On Sunday, 19 January 2014 at 02:10:01 UTC, CJS wrote:

> That's more concise but I also think it's more confusing. I 
> assume that to!string is doing the exact same thing, but I was 
> hoping for something to do the appropriate implicit 
> conversations. Especially to a range of length 1, though I can 
> understand that kind of auto-magical conversion would be 
> annoying in a number of important instances.

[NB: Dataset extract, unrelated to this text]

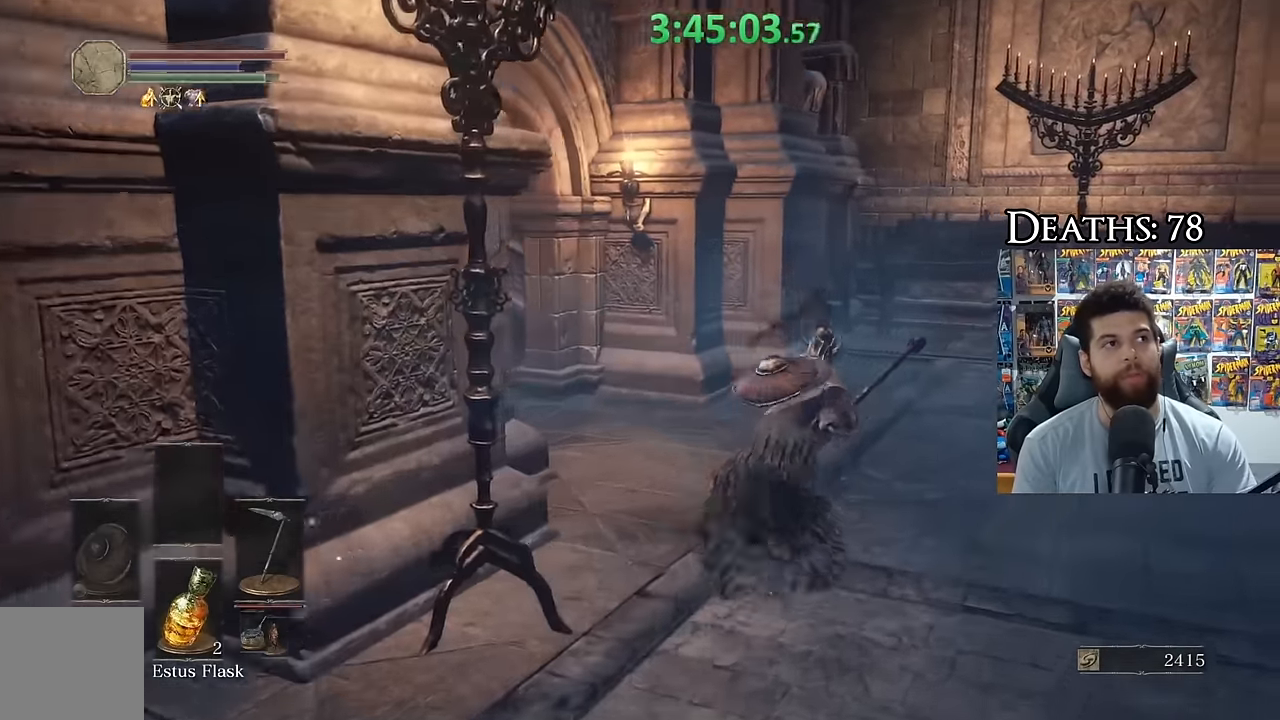
{"buttons": ["L1", "R2"], "left_stick": "up-right", "right_stick": "left"}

Does not compute. You mean implicit conversion of single 
character to a range?

> I changed the code to this:
>
> import std.stdio : writeln;
> import std.range : chunks, chain;
> import std.algorithm;
> import std.array;
> import std.conv;
>
> auto cross(R1, R2)(R1 A, R2 B) {
>     return cartesianProduct(A, B).map!(ab => ab[].text).array;
> }
>
>
> void main(){
>     const string letters = "ABCDEFGHI";
>     const string digits = "123456789";
>
>     auto cols = digits;
>     auto rows = letters;
>
>     auto squares = cross(rows, cols);
>     string[][] unitlist;

You may want to use an appender here. It's more efficient than ~= 
, and lets you transform those foreach loops into one-liners :)

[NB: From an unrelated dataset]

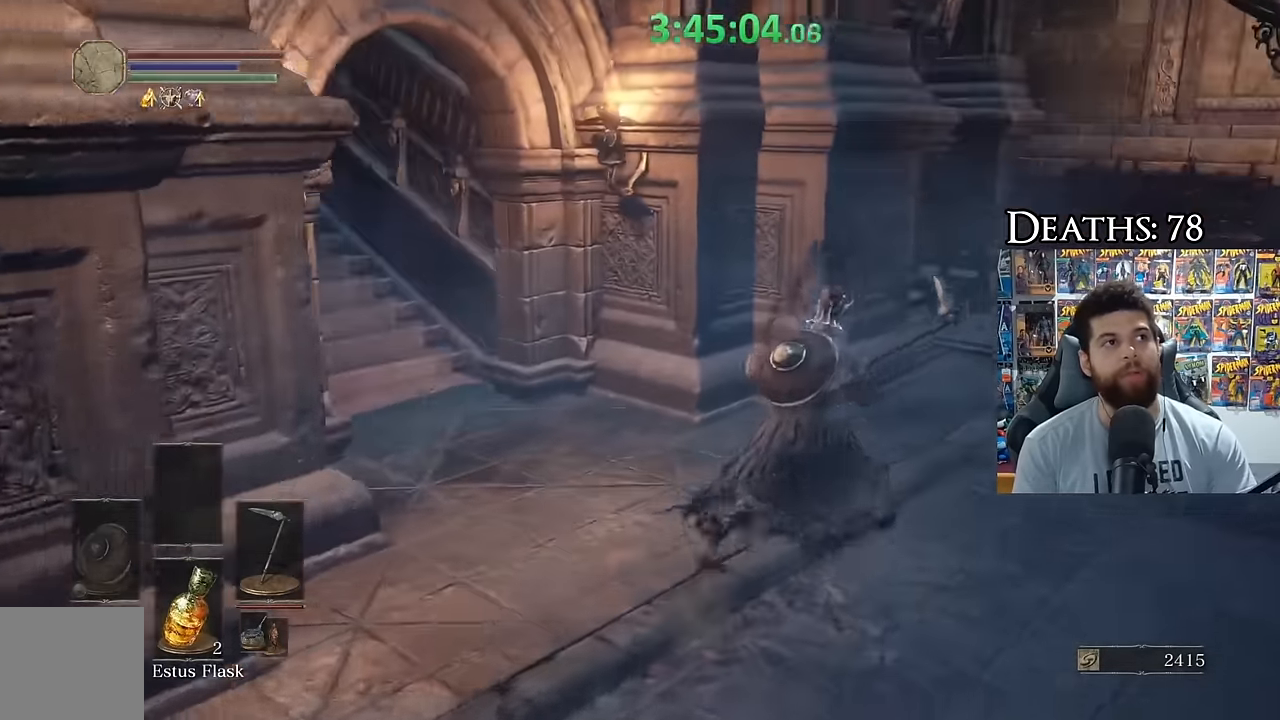
{"buttons": ["B"], "left_stick": "up-left", "right_stick": "right"}
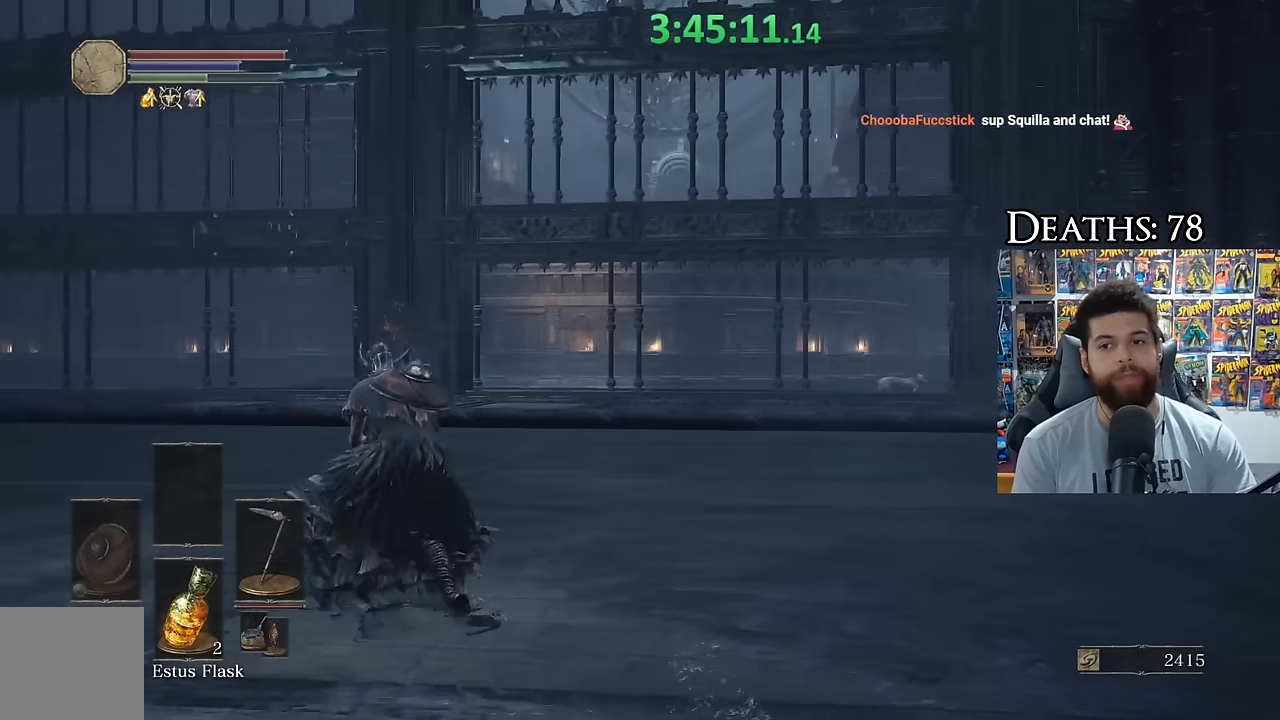
{"buttons": ["B"], "left_stick": "left", "right_stick": "center", "events": [[150, "left_stick", "left"], [267, "right_stick", "center"]]}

       auto app = appender(&unitlist);

       /+
       foreach(c; cols){
           unitlist ~= cross(rows, to!string(c));
       }
       foreach(r; rows){
           unitlist ~= cross(to!string(r), cols);
       }
       foreach(r; chunks(rows, 3)){
           foreach(c; chunks(cols, 3)){
               unitlist ~= cross(to!string(r),to!string(c));
           }
       }
       +/
       app.put(cols.map!(x => cross(rows, x.text)));
       app.put(rows.map!(x => cross(x.text, cols)));
       app.put(chunks(rows,3).map!(r => chunks(cols,3).map!(c => 
cross(r.text, c.text))));

>     string[][][string] units;
>     string[][string] peers;
>
>     foreach(s; squares){
>         units[s] = unitlist.filter!(x => any!(y => s==y)); 
> \\line 37
>     }

This one seems like it should be unitlist.filter!(x => x.any!(y 
=> s==y)).array();

>     foreach(s; squares){
>         peers[s] = remove(chain(units[s]), s); \\line 41
>     }

This one I don't understand. chain(units[s]) ? That's the same as 
units[s]. remove() returns a range, in this case string[][].